Agence France-Presse reports, "The European Union could exclude investments from its future trade agreements, including the one with Japan, which would facilitate their negotiation and ratification, said Commission Vice-President Jyrki Katainen on [July 10]."

That article adds, "European justice has recently found that virtually all the issues negotiated in a trade agreement fall within the sole competence of the European Union, with the exception of investments, which are also within the competence of the Member States. If investments were excluded from trade agreements negotiated by the Commission on behalf of the Member States, this would allow it - on paper - to conclude them alone, without being obliged to ratify them in each country, which takes years."

Another Agence France-Presse article notes, "The issue became even more pressing after the EU’s highest in court in May said trade deals that included investment would require ratification by all the EU’s national parliaments, instead of far less risky fast-track approval by the national governments."

Katainen says, "Let’s keep free trade agreements as they are … and then investment-related issues could be seen, or must be seen … separate from trade deals."
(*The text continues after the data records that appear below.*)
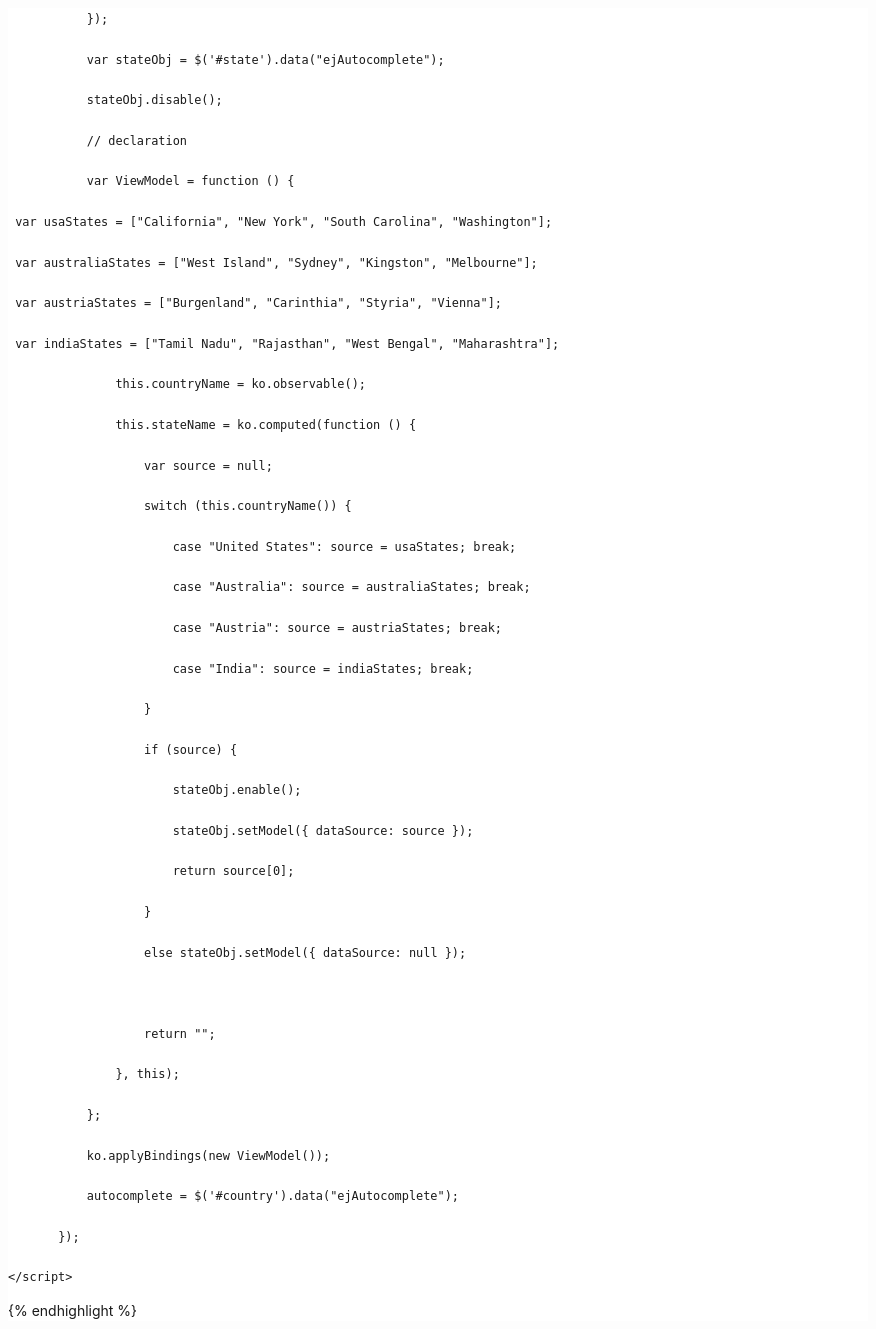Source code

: 
               });

               var stateObj = $('#state').data("ejAutocomplete");

               stateObj.disable();

               // declaration             

               var ViewModel = function () {

     var usaStates = ["California", "New York", "South Carolina", "Washington"];

     var australiaStates = ["West Island", "Sydney", "Kingston", "Melbourne"];

     var austriaStates = ["Burgenland", "Carinthia", "Styria", "Vienna"];

     var indiaStates = ["Tamil Nadu", "Rajasthan", "West Bengal", "Maharashtra"];

                   this.countryName = ko.observable();

                   this.stateName = ko.computed(function () {

                       var source = null;

                       switch (this.countryName()) {

                           case "United States": source = usaStates; break;

                           case "Australia": source = australiaStates; break;

                           case "Austria": source = austriaStates; break;

                           case "India": source = indiaStates; break;

                       }

                       if (source) {

                           stateObj.enable();

                           stateObj.setModel({ dataSource: source });

                           return source[0];

                       }

                       else stateObj.setModel({ dataSource: null });



                       return "";

                   }, this);

               };

               ko.applyBindings(new ViewModel());

               autocomplete = $('#country').data("ejAutocomplete");

           });

    </script> 



{% endhighlight %}

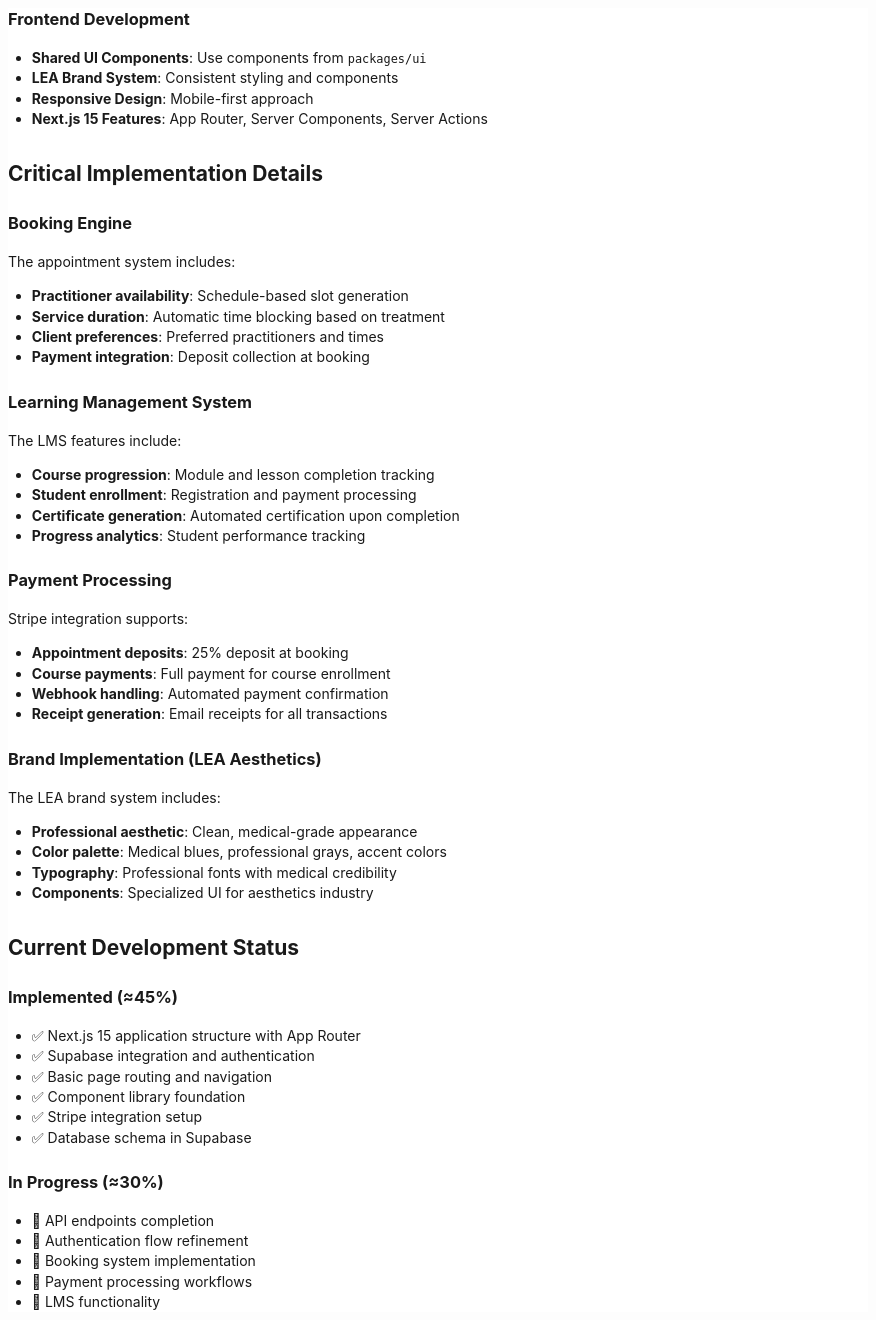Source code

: ### Frontend Development
- **Shared UI Components**: Use components from `packages/ui`
- **LEA Brand System**: Consistent styling and components
- **Responsive Design**: Mobile-first approach
- **Next.js 15 Features**: App Router, Server Components, Server Actions

## Critical Implementation Details

### Booking Engine
The appointment system includes:
- **Practitioner availability**: Schedule-based slot generation
- **Service duration**: Automatic time blocking based on treatment
- **Client preferences**: Preferred practitioners and times
- **Payment integration**: Deposit collection at booking

### Learning Management System
The LMS features include:
- **Course progression**: Module and lesson completion tracking
- **Student enrollment**: Registration and payment processing
- **Certificate generation**: Automated certification upon completion
- **Progress analytics**: Student performance tracking

### Payment Processing
Stripe integration supports:
- **Appointment deposits**: 25% deposit at booking
- **Course payments**: Full payment for course enrollment
- **Webhook handling**: Automated payment confirmation
- **Receipt generation**: Email receipts for all transactions

### Brand Implementation (LEA Aesthetics)
The LEA brand system includes:
- **Professional aesthetic**: Clean, medical-grade appearance
- **Color palette**: Medical blues, professional grays, accent colors
- **Typography**: Professional fonts with medical credibility
- **Components**: Specialized UI for aesthetics industry

## Current Development Status

### Implemented (≈45%)
- ✅ Next.js 15 application structure with App Router
- ✅ Supabase integration and authentication
- ✅ Basic page routing and navigation
- ✅ Component library foundation
- ✅ Stripe integration setup
- ✅ Database schema in Supabase

### In Progress (≈30%)
- 🔄 API endpoints completion
- 🔄 Authentication flow refinement
- 🔄 Booking system implementation
- 🔄 Payment processing workflows
- 🔄 LMS functionality
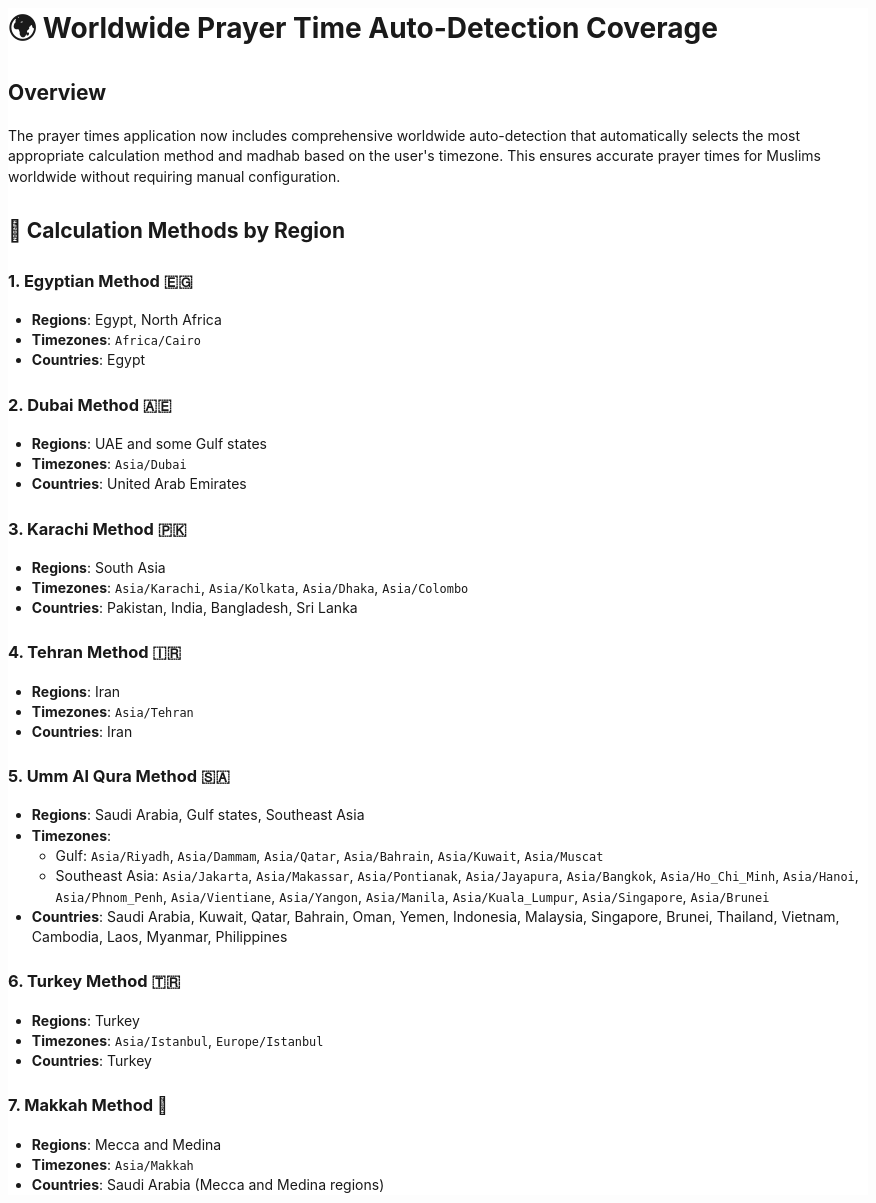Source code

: # 🌍 Worldwide Prayer Time Auto-Detection Coverage

## Overview
The prayer times application now includes comprehensive worldwide auto-detection that automatically selects the most appropriate calculation method and madhab based on the user's timezone. This ensures accurate prayer times for Muslims worldwide without requiring manual configuration.

## 🎯 Calculation Methods by Region

### 1. **Egyptian Method** 🇪🇬
- **Regions**: Egypt, North Africa
- **Timezones**: `Africa/Cairo`
- **Countries**: Egypt

### 2. **Dubai Method** 🇦🇪
- **Regions**: UAE and some Gulf states
- **Timezones**: `Asia/Dubai`
- **Countries**: United Arab Emirates

### 3. **Karachi Method** 🇵🇰
- **Regions**: South Asia
- **Timezones**: `Asia/Karachi`, `Asia/Kolkata`, `Asia/Dhaka`, `Asia/Colombo`
- **Countries**: Pakistan, India, Bangladesh, Sri Lanka

### 4. **Tehran Method** 🇮🇷
- **Regions**: Iran
- **Timezones**: `Asia/Tehran`
- **Countries**: Iran

### 5. **Umm Al Qura Method** 🇸🇦
- **Regions**: Saudi Arabia, Gulf states, Southeast Asia
- **Timezones**: 
  - Gulf: `Asia/Riyadh`, `Asia/Dammam`, `Asia/Qatar`, `Asia/Bahrain`, `Asia/Kuwait`, `Asia/Muscat`
  - Southeast Asia: `Asia/Jakarta`, `Asia/Makassar`, `Asia/Pontianak`, `Asia/Jayapura`, `Asia/Bangkok`, `Asia/Ho_Chi_Minh`, `Asia/Hanoi`, `Asia/Phnom_Penh`, `Asia/Vientiane`, `Asia/Yangon`, `Asia/Manila`, `Asia/Kuala_Lumpur`, `Asia/Singapore`, `Asia/Brunei`
- **Countries**: Saudi Arabia, Kuwait, Qatar, Bahrain, Oman, Yemen, Indonesia, Malaysia, Singapore, Brunei, Thailand, Vietnam, Cambodia, Laos, Myanmar, Philippines

### 6. **Turkey Method** 🇹🇷
- **Regions**: Turkey
- **Timezones**: `Asia/Istanbul`, `Europe/Istanbul`
- **Countries**: Turkey

### 7. **Makkah Method** 🕋
- **Regions**: Mecca and Medina
- **Timezones**: `Asia/Makkah`
- **Countries**: Saudi Arabia (Mecca and Medina regions)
As such, the implication is that Katainen may mean both a 'foreign investment promotion and protection agreement' along with a comprehensive trade deal (which still contain numerous harmful provisions).

It does not appear that Katainen is opposed to the investment court system (ICS).

The article explains, "Japan and the EU are still very far apart on investment and so-called investment courts... This mechanism has come under furious opposition in Europe and the EU is trying — so far unsuccessfully — to persuade international partners to adopt a new system staffed by public as opposed to private sector officials. A publicly run system as desired by Brussels 'will take some time' even if it is the 'good sustainable solution', Katainen said. But Japan insists on sticking to the old system, which is a deal-breaker for the Europeans."

Unfortunately, there is also no indication that Katainen is suggesting that the controversial investment provisions be dropped from the Canada-European Union Comprehensive Economic and Trade Agreement (CETA).

The Council of Canadians has been clear in its opposition to the ICS provision now incorporated into CETA.

Maude Barlow says, "ICS fails to require foreign investors – like everyone else, including domestic investors – to go to a country's domestic courts before seeking an international remedy. The proposed investment court system still gives a special status to foreign corporations by allowing them to challenge the laws that apply to everyone else through a special system outside established court systems."

Furthermore, the report Investment Court System put to the test published by the Canadian Centre for Policy Alternatives, Corporate Europe Observatory, Friends of the Earth Europe, Forum Umwelt und Entwicklung, and the Transnational Institute found that ICS reform in CETA would still allow the most controversial ISDS challenges launched under the North American Free Trade Agreement (NAFTA) to proceed.